Vu la procédure suivante :
Par une requête, enregistrée le 20 juillet 2022, M. C A, représenté par
Me Sangue, demande au juge des référés, sur le fondement de l'article L. 521-1 du code de justice administrative :
1°) de suspendre l'exécution de la décision du 10 juin 2022 par laquelle le directeur général de l'Office français de l'immigration et de l'intégration a mis fin à ses conditions matérielles d'accueil ;
2°) d'enjoindre à l'Office français de l'immigration et de l'intégration de lui rétablir les conditions matérielles d'accueil ;
3°) de l'admettre au bénéfice de l'aide juridictionnelle à titre provisoire et de mettre à la charge de l'Office français de l'immigration et de l'intégration le versement de la somme de 1 500 euros à Me Sangue au titre de l'article L. 761-1 du code de justice administrative et de l'article 37 de la loi du 10 juillet 1991.
Il soutient que :
- la condition tenant à l'urgence est satisfaite ;
- il existe un doute sérieux quant à la légalité de la décision en litige dès lors que :
- la décision est insuffisamment motivée ;
- l'Office français de l'immigration et de l'intégration ne justifie pas de ce qu'il aurait refusé un hébergement ;
- sa situation n'a pas fait l'objet d'un examen particulier ;
- la décision est entachée d'une erreur manifeste d'appréciation au regard de ses conditions d'existence.
Par un mémoire en défense, enregistré le 1er août 2022, l'Office français de l'immigration et de l'intégration conclut au rejet de la requête.
Il soutient que :
- la condition tenant à l'urgence n'est pas satisfaite ;
- les moyens ne sont pas fondés.
Vu :
- les autres pièces du dossier ;
- la requête enregistrée sous le n° 2207106 tendant à l'annulation de la décision en litige.
Vu :
- le code de l'entrée et du séjour des étrangers et du droit d'asile ;
- la loi n° 91-647 du 10 juillet 1991 ;
- le code de justice administrative.
Le président du tribunal a désigné M. Gonneau, vice-président, pour statuer sur les demandes de référés.

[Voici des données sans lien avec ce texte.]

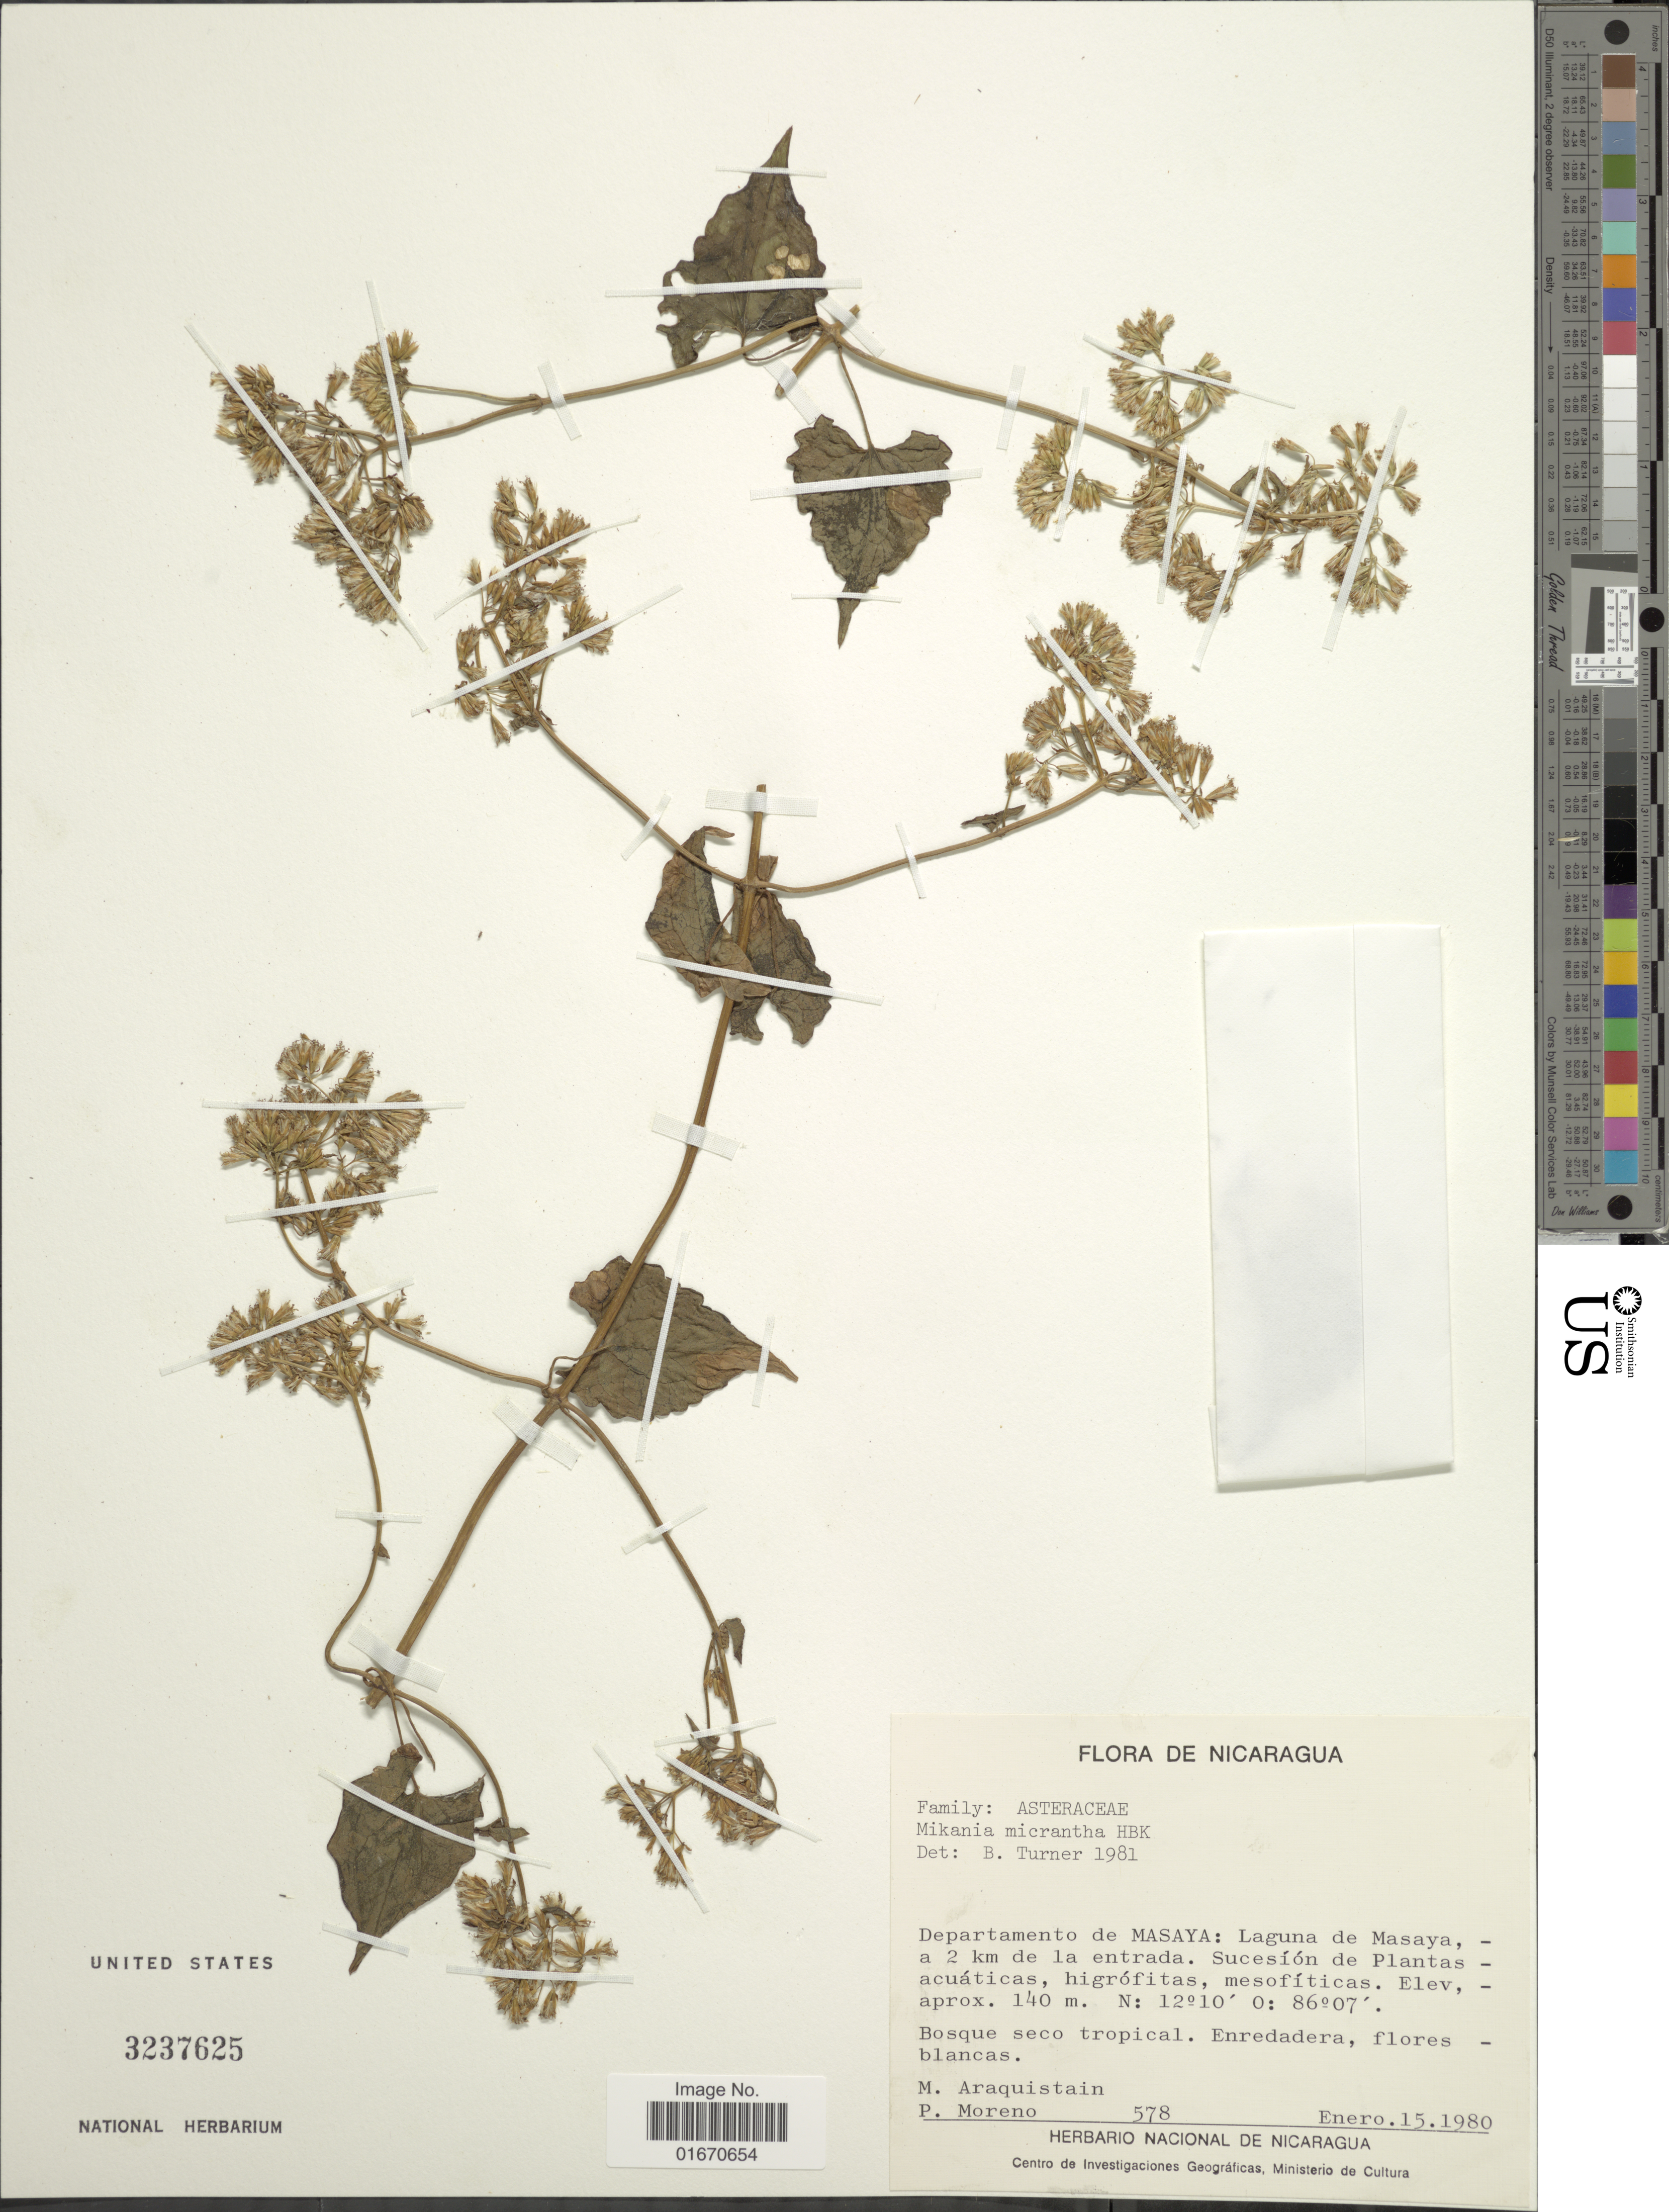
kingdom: Plantae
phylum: Tracheophyta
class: Magnoliopsida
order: Asterales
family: Asteraceae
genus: Mikania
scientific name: Mikania micrantha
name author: Kunth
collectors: M. Araquistain & P. Moreno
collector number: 578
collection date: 1980-01-15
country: Nicaragua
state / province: Masaya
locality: Laguna de Masaya, a 2 km de la entrada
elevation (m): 140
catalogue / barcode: US 3237625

Les parties ont été régulièrement averties du jour de l'audience.
Au cours de l'audience publique du 2 août 2022 tenue en présence de Mme Zdini, greffière d'audience, M. B a lu son rapport.
Les parties n'étaient ni présentes ni représentées.
La clôture de l'instruction a été prononcée à l'issue de l'audience.
Considérant ce qui suit :
1. Par une décision du 10 juin 2022 l'Office français de l'immigration et de l'intégration a mis fin aux conditions matérielles de M. A au motif qu'il avait refusé une proposition d'hébergement le 24 février 2022. M. A demande la suspension de cette décision.
2. Aux termes de l'article L. 521-1 du code de justice administrative : " Quand une décision administrative, même de rejet, fait l'objet d'une requête en annulation ou en réformation, le juge des référés, saisi d'une demande en ce sens, peut ordonner la suspension de l'exécution de cette décision, ou de certains de ses effets, lorsque l'urgence le justifie et qu'il est fait état d'un moyen propre à créer, en l'état de l'instruction, un doute sérieux quant à la légalité de la décision () ".
3. Aux termes de l'article R. 551-5 du code de l'entrée et du séjour des étrangers et du droit d'asile : " A défaut de présentation du demandeur dans le délai de cinq jours, mentionné à l'article R. 551-3, il peut être mis fin au bénéfice des conditions matérielles d'accueil, en application de l'article L. 551-16. ".
4. En l'état de l'instruction les moyens soulevés par M. A ne sont pas propres à faire naître un doute sérieux quant à la légalité de la décision en litige. Par suite, si l'intéressé peut être admis au bénéfice de l'aide juridictionnelle à titre provisoire, sa requête doit être rejetée.
O R D O N N E :
Article 1er : M. A est admis au bénéfice de l'aide juridictionnelle à titre provisoire.
Article 2 : La requête présentée par M. A est rejetée.
Article 3 : La présente ordonnance sera notifiée à M. C A et à l'Office français de l'immigration et de l'intégration.
Le juge des référés,
Signé : P-Y. B
La République mande et ordonne au ministre de l'intérieur en ce qui le concerne ou à tous commissaires de justice à ce requis en ce qui concerne les voies de droit commun contre les parties privées, de pourvoir à l'exécution de la présente décision.